Sunday, January 2, 2022

Little, Big

John Crowley
Completed 1/2/2022, Reviewed 1/2/2022
5 star

The first book of the year may be my favorite for the year.  I was a little concerned going into it because I was a little mixed in my feelings toward Crowley’s Ka and thought I might be getting the same style, this time for over 500 pages.  Well, it was kind of the same style: amazing, sprawling prose with a complex, sprawling narrative, and only a little plot.  Actually, lots of little plots that wove in and out of each other.  But this book really blew me away.  While the prose was overwhelming at times and the jumping back and forth in time often confusing, I found the experience to be exhilarating.  This book won both the 1982 Mythopoeic and World Fantasy Awards and was nominated for slew of others, including the Hugo and Nebula. 

The basic plot is straightforward.  Smokey, an anonymous guy who makes his way from the suburbs into the big city, falls in love with a rural woman, Daily Alice, from upstate.  He marries her and becomes part of a Tale, one in which generations of her family have interacted with the Faerie world in both subtle and overt ways.  Later, their son goes to the big city to make his fortune.  There he falls in love with a woman who eventually disappears.  As time goes on, the great Tale of the family seems to come to a close and their ultimate fate is revealed.

There is so much more to the story, though, than the plot.  There are a ton of characters, mostly Daily Alice’s children and close and distant relations.  The book also goes back to the meeting of John and Violet, the founders of this faerie influenced family, and comes up to the present.  At first, it’s all a little overwhelming.  Fortunately, there’s a family tree at the beginning of the book that you can refer to help you with all the people.  Despite there being so many characters, I thought their development was quite good.  I empathized with both Smokey and his son, Auberon.  This is probably because they saw themselves as outsiders, which is an easy role for me to identify with.  Daily Alice was a little distant, but I think that was intended as she is the one with the closest faerie ties in her generation.  I really liked her sister Sophie and her Great-Aunt Cloud.  I think I liked them because they tried to make sense out of their family using a bizarre card deck, sort of like Tarot, peering into the past and the near future.  Despite their use of the deck, they were both the most grounded of the people in the family.  

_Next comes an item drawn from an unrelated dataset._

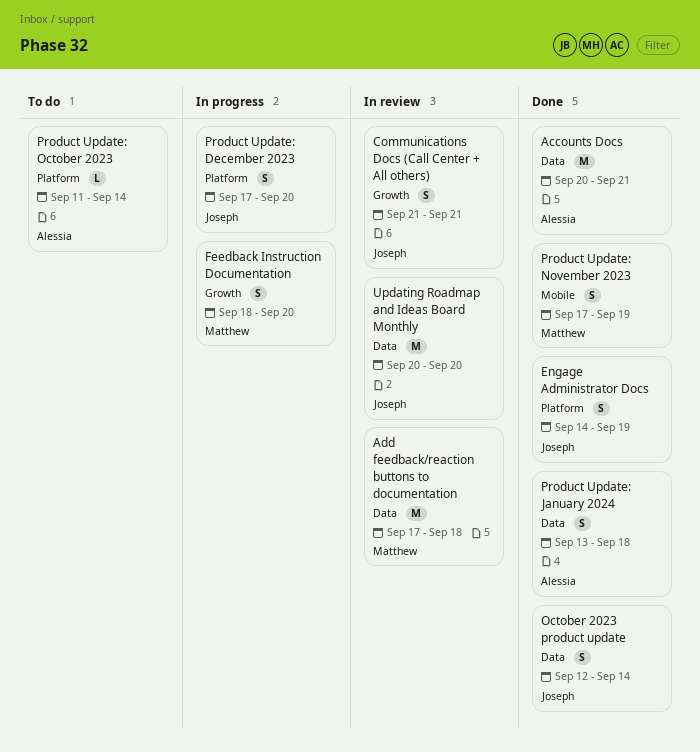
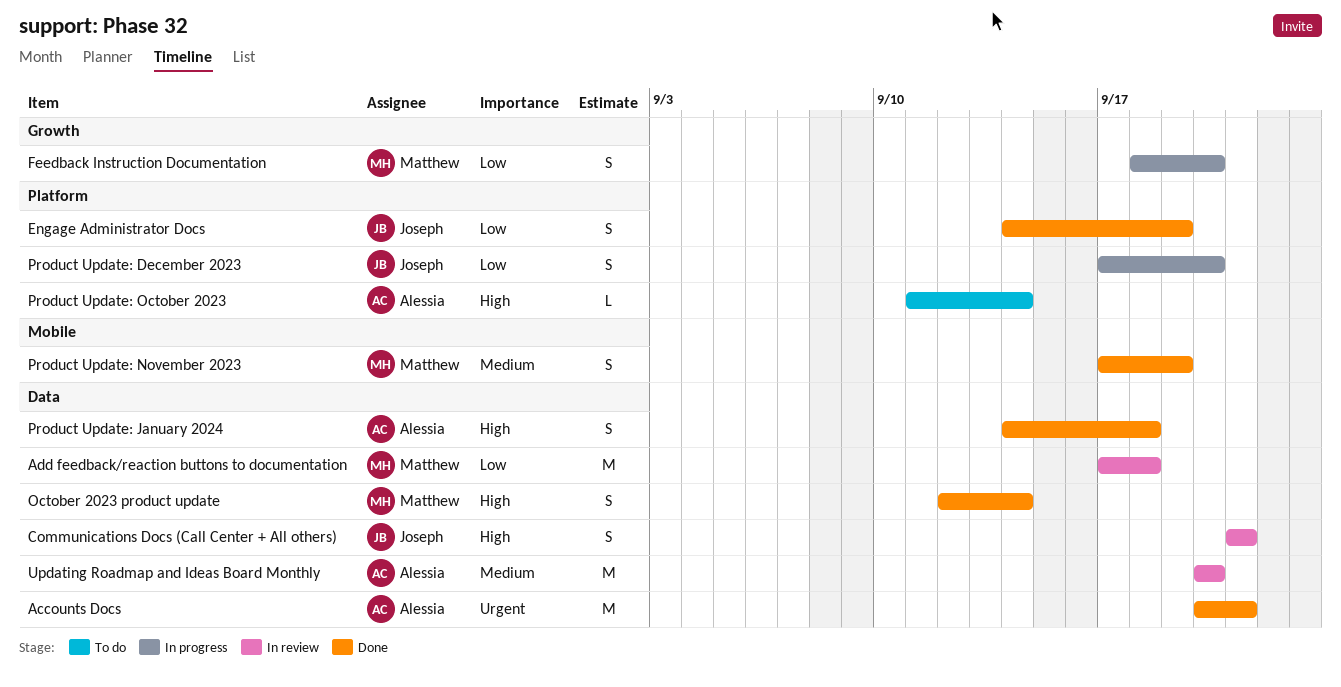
Communications Docs (Call Center + All others), label: Growth -> Data
October 2023 product update, owner: Joseph -> Matthew
Product Update: January 2024, start: Sep 13 -> Sep 14
Updating Roadmap and Ideas Board Monthly, owner: Joseph -> Alessia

One of the main characters is the house they live in.  It’s an architectural wonder: five houses built into each other in a sort of star shape which itself is at the center of a pentagram of five towns.  The number of rooms, steps, floors, etc., is like a calendar.  Inside is like a maze.  It also seems to be the doorway to the faerie realm, although generally, everyone tries to ignore the coincidences.  Even when one of the babies is replaced with a changeling, it is little discussed.  

There is also a rather peculiar subplot with a distant relation to the family.  A woman who is a powerful wizard tries to find out about a strange charismatic man who seems to be headed for the White House.  I have to admit that was the storyline that lost me.  I had to look up the plot details on Wikipedia to figure out what she and this man were about.  It didn’t ruin the story though, and tied in with the family as time went on.  

This was quite a long book, but I was happy to discover it’s written in long chapters with lots of titled short sections.  It didn’t make reading it seem as laborious as I thought it would be.  The physical trade paperback edition is oversized and has a small font.  When I got it from the library, I thought it would be a two-weeker.   I also think this would be a tough book to listen to.  There are times the prose goes on and on.  It’s beautifully lush, giving great insight into the characters minds and emotions, not just landscape descriptions.  But I think it could be confusing because of it.  That’s just my opinion.

I give this book a resounding five out of five stars.  It has a huge cult of fans and a legion of detractors, so it has mixed reviews on sites like Worlds Without End and Goodreads.  The biggest complaint is that it doesn’t seem to go anywhere and is hard to follow.  I think the thing to remember is that it is a rambling multi-generational saga that pulls you into the uncertain nature of the world of faerie, beginning in the 1800s and ending in an alternate near future, told in exquisite detail, almost like a character study but with lots of characters.  It’s a book that you must read with intention.  It cannot be picked up for five minutes here, five minutes there.  Every time you sit with it, you have to give it time and space.  I thought it was superb, drinking in every sentence, every phrase, even when I wasn’t sure what exactly was going on.  I loved how it ended even though I wanted it to keep going.  This book ranks up there with Digger as one of my favorites of the Mythopoeic winners.